L'agriculteur français Cédric Herrou condamné en appel pour être venu en aide aux migrants

L'agriculteur français devenu le symbole de l'aide aux migrants à la frontière franco-italienne, Cédric Herrou, a été condamné mardi par la cour d'appel d'Aix-en-Provence (Bouches-du-Rhône, sud-est de la France) à 4 mois de prison avec sursis, rapportent plusieurs médias français. L'agriculteur est plus sévèrement sanctionné qu'en première instance.

L'agriculteur militant, âgé de 38 ans, était poursuivi pour aide à l'immigration clandestine dans la vallée de la Roya, après avoir aidé quelque deux cents étrangers en situation irrégulière à traverser la frontière italienne.

Ce producteur d'olive avait été condamné en février dernier à 3.000 euros d'amende avec sursis lors du procès en première instance au tribunal correctionnel de Nice pour avoir, en 2016, pris un stop des migrants côté italien. Lors du procès en appel, le parquet avait requis huit mois de prison avec sursis. "C'est une peine d'avertissement", lui avait alors déclaré le président du tribunal.

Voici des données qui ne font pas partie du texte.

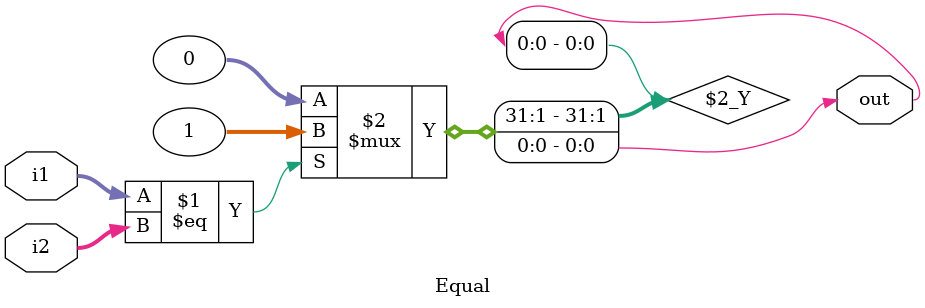
<source format=v>
module Equal (
    i1,
    i2,
    out
);

input [31:0] i1, i2;
output out;

assign out = (i1 == i2) ? 1:0;

endmodule
</source>
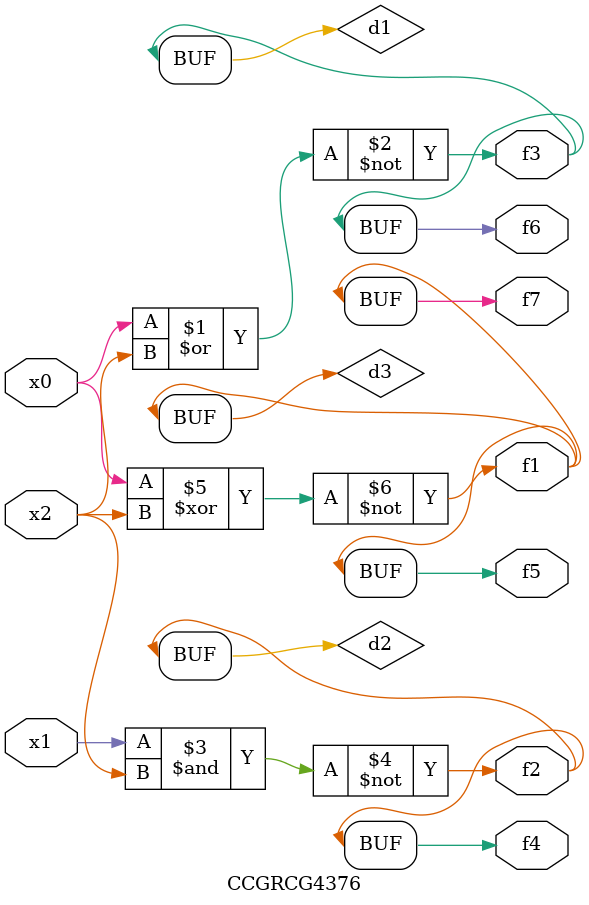
<source format=v>
module CCGRCG4376(
	input x0, x1, x2,
	output f1, f2, f3, f4, f5, f6, f7
);

	wire d1, d2, d3;

	nor (d1, x0, x2);
	nand (d2, x1, x2);
	xnor (d3, x0, x2);
	assign f1 = d3;
	assign f2 = d2;
	assign f3 = d1;
	assign f4 = d2;
	assign f5 = d3;
	assign f6 = d1;
	assign f7 = d3;
endmodule

</source>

L'agriculteur bio avait en revanche été relaxé pour l'occupation illicite d'un bâtiment désaffecté où il avait abrité une cinquantaine d'Érythréens. Mais la cour d'appel l'a reconnu coupable de ces faits et l'a condamné à 1.000 euros de dommages et intérêts.

À la lecture de la sentence mardi par la juridiction, où une trentaine militants étaient venus le soutenir, un "scandaleux" s'est élevé dans le public, selon le journal Le Monde.

C'est une politique d'extrême droite

"C'est le rôle d'un citoyen d'agir lorsqu'il y a défaillance de l'État", avait déclaré Cédric Herrou à son arrivée à la cour d'appel.

Commentant sa condamnation, l'agriculteur a estimé qu'"on a l'impression que la politique instrumentalise la justice. On est en train de perdre les fondamentaux de ce qu'est la France. C'est une politique d'extrême droite".

"Je dirai à toutes les familles que j'ai aidées que je ne regrette rien, que je l'ai fait avec plaisir. Si l'immigration venait du nord de l'Europe, la justice n'agirait pas comme ça, il y a un racisme d'État", a-t-il encore lancé. "J'invite le parquet à venir dans la vallée de la Roya entendre les familles des quinze personnes mortes en tentant de franchir la frontière. J'attends avec impatience les trente prochaines décennies et on verra qui se retrouvera devant les tribunaux. Je continuerai à me battre. Ils n'ont qu'à me mettre directement en prison, ce sera plus simple", a-t-il poursuivi.

Né en 1979, ce jeune homme mince, barbu et à lunettes, incarne pour ses partisans un héros au grand coeur, alors que ses détracteurs voient en lui un irresponsable.

Sa propriété se trouve à quelques kilomètres de la frontière italienne. Avec l'association Roya citoyenne, il aide les personnes qui arrivent chez lui dans leur premières démarches pour demander l'asile.

Le 24 juillet, il a de nouveau été interpellé et inculpé alors qu'il accompagnait 156 migrants pour qu'ils s'enregistrent à Marseille.

Selon les derniers chiffres de l'Organisation internationale pour les migrations, l'immense majorité des migrants arrivant en Europe par la mer débarquent en Italie: plus de 95 000 sur les quelque 115 000 migrants arrivés entre le 1er janvier et le 2 août, soit 83%. L'Italie dénonce le manque d'entraide européenne et appelle vainement ses partenaires à ouvrir leurs ports aux bateaux.